• [EXERCISE] Set the data down exactly as it stands, and keep its pictures out.

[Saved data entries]
= = = = =

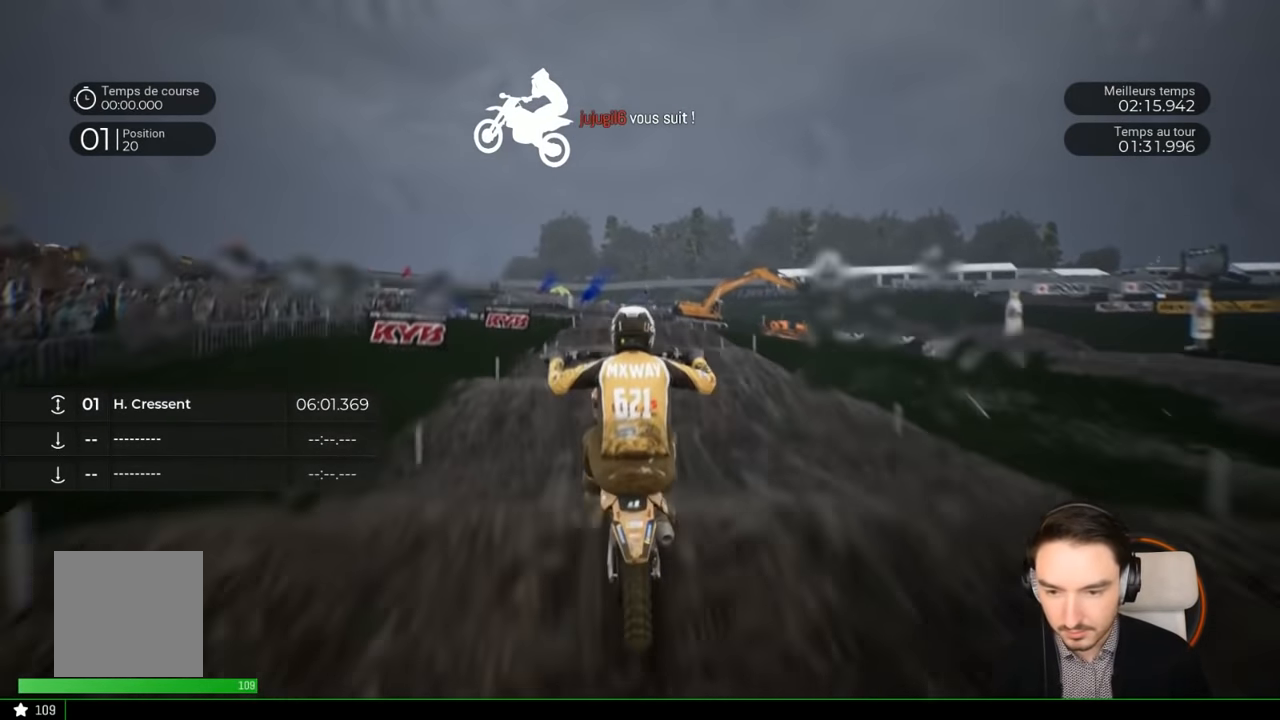
{"buttons": [], "left_stick": "up", "right_stick": "up", "events": [[67, "left_stick", "center"], [67, "right_stick", "center"], [117, "left_stick", "up"], [117, "right_stick", "up"], [267, "R2", "up"]]}
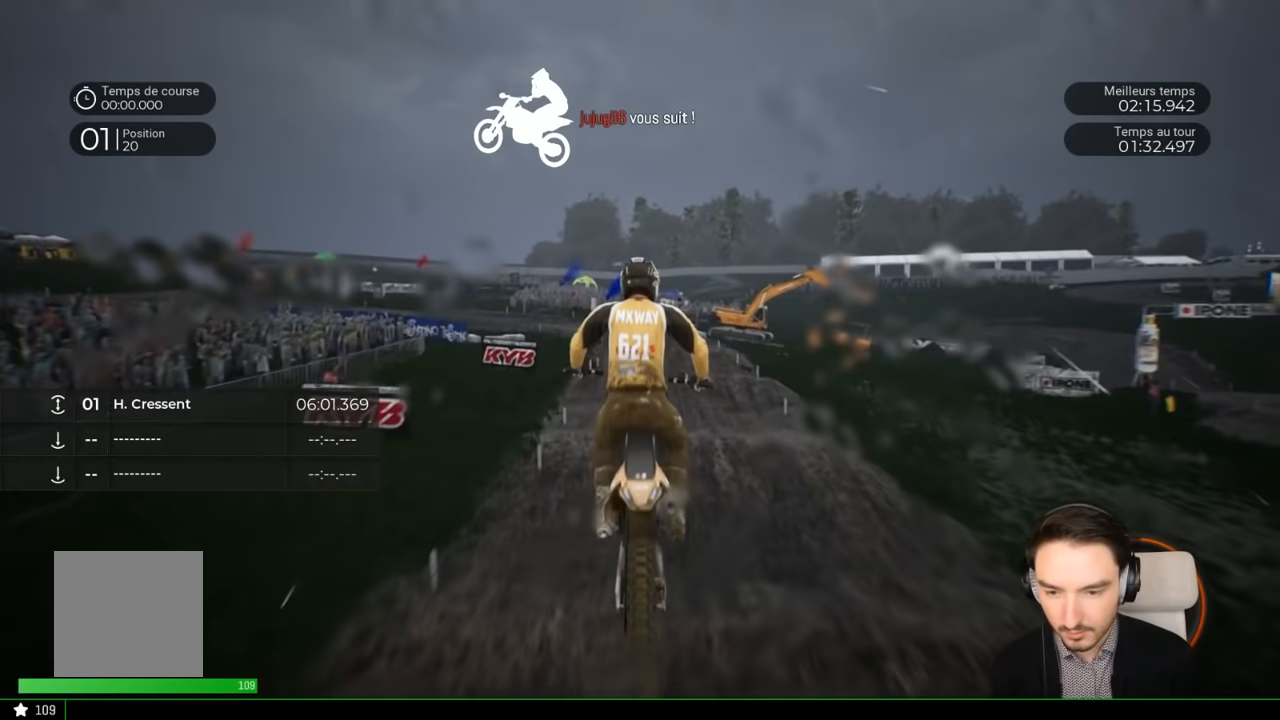
{"buttons": ["R2"], "left_stick": "center", "right_stick": "center", "events": [[117, "right_stick", "center"], [167, "left_stick", "center"], [267, "R2", "down"]]}
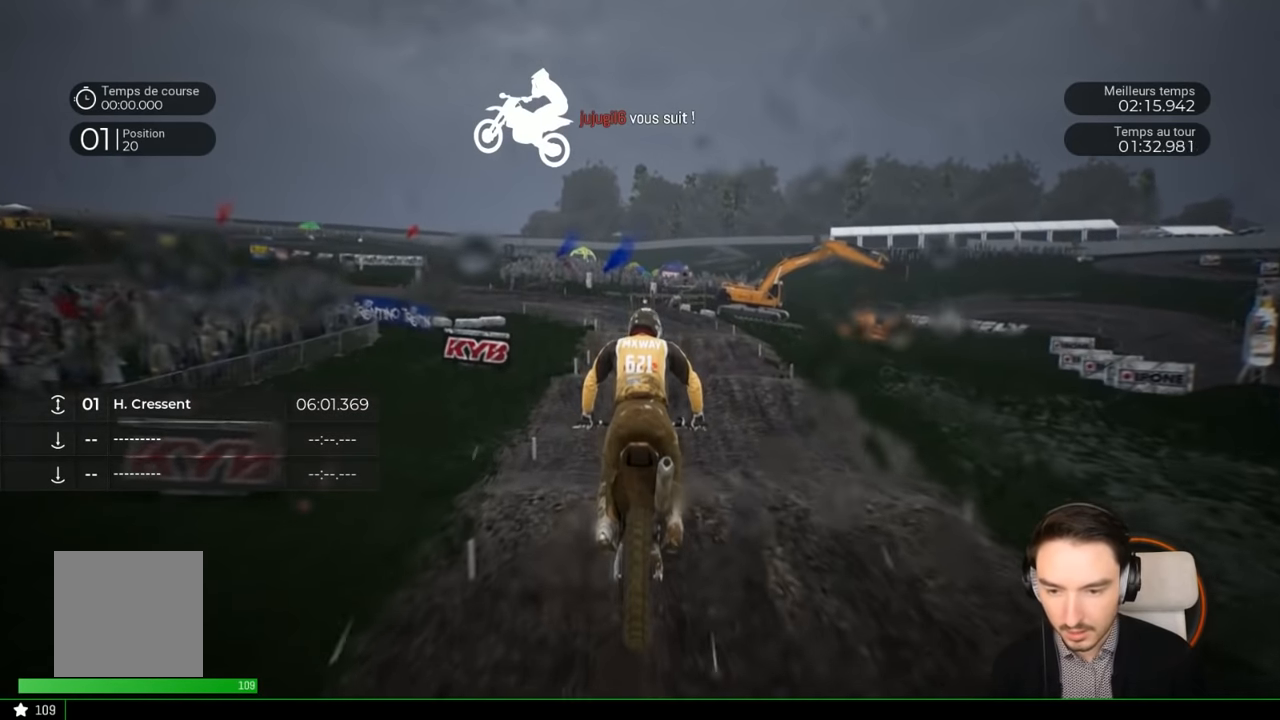
{"buttons": ["R2"], "left_stick": "down", "right_stick": "down", "events": [[283, "right_stick", "down"], [333, "left_stick", "down"]]}
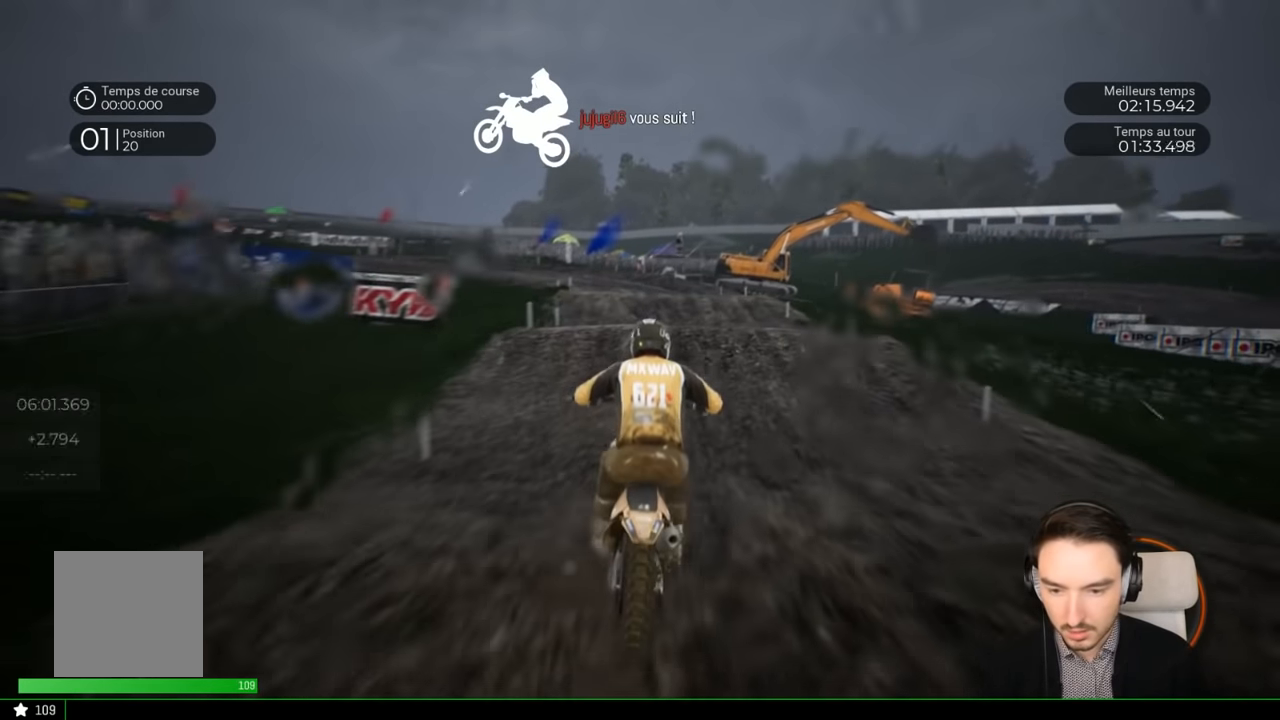
{"buttons": ["R2"], "left_stick": "down-left", "right_stick": "center", "events": [[283, "left_stick", "center"], [283, "right_stick", "center"], [433, "left_stick", "left"], [483, "left_stick", "down-left"]]}
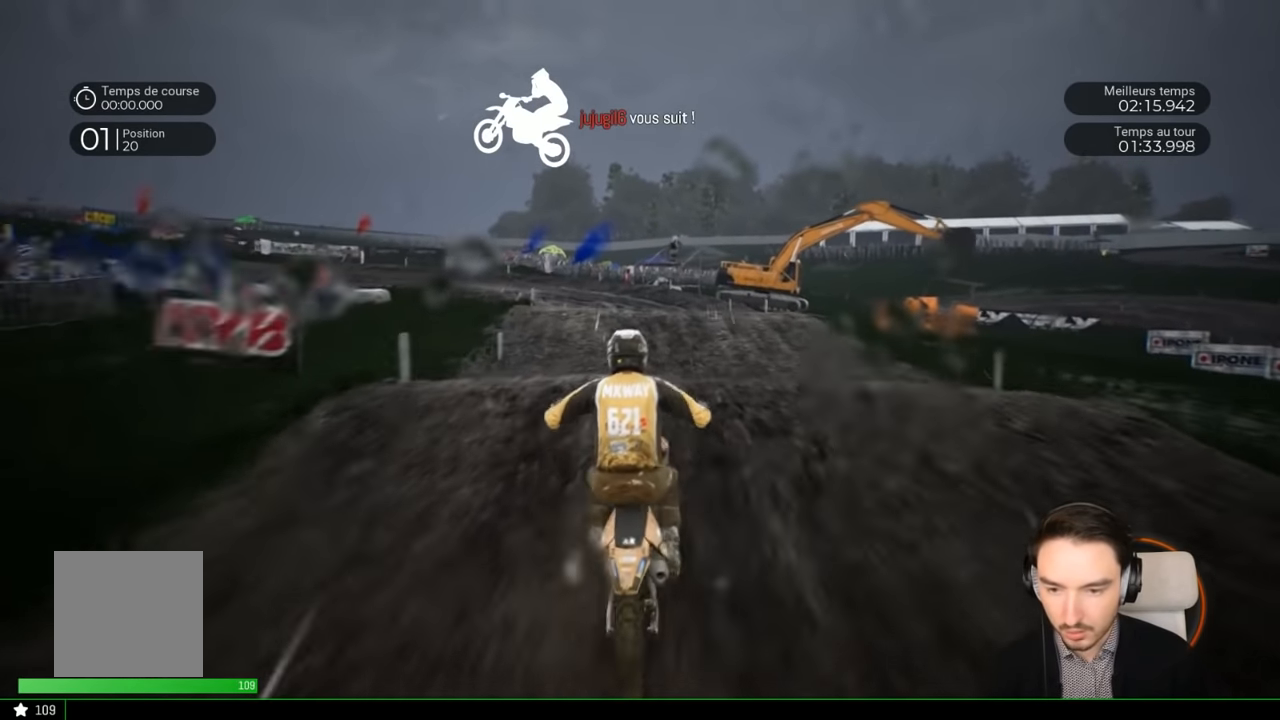
{"buttons": [], "left_stick": "center", "right_stick": "center", "events": [[83, "right_stick", "down"], [183, "right_stick", "center"], [283, "left_stick", "center"], [317, "R2", "up"]]}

= = = = =

• [WRITTEN RESPONSE]
{"buttons": [], "left_stick": "up", "right_stick": "up", "events": [[67, "left_stick", "center"], [67, "right_stick", "center"], [117, "left_stick", "up"], [117, "right_stick", "up"], [267, "R2", "up"]]}
{"buttons": ["R2"], "left_stick": "center", "right_stick": "center", "events": [[117, "right_stick", "center"], [167, "left_stick", "center"], [267, "R2", "down"]]}
{"buttons": ["R2"], "left_stick": "down", "right_stick": "down", "events": [[283, "right_stick", "down"], [333, "left_stick", "down"]]}
{"buttons": ["R2"], "left_stick": "down-left", "right_stick": "center", "events": [[283, "left_stick", "center"], [283, "right_stick", "center"], [433, "left_stick", "left"], [483, "left_stick", "down-left"]]}
{"buttons": [], "left_stick": "center", "right_stick": "center", "events": [[83, "right_stick", "down"], [183, "right_stick", "center"], [283, "left_stick", "center"], [317, "R2", "up"]]}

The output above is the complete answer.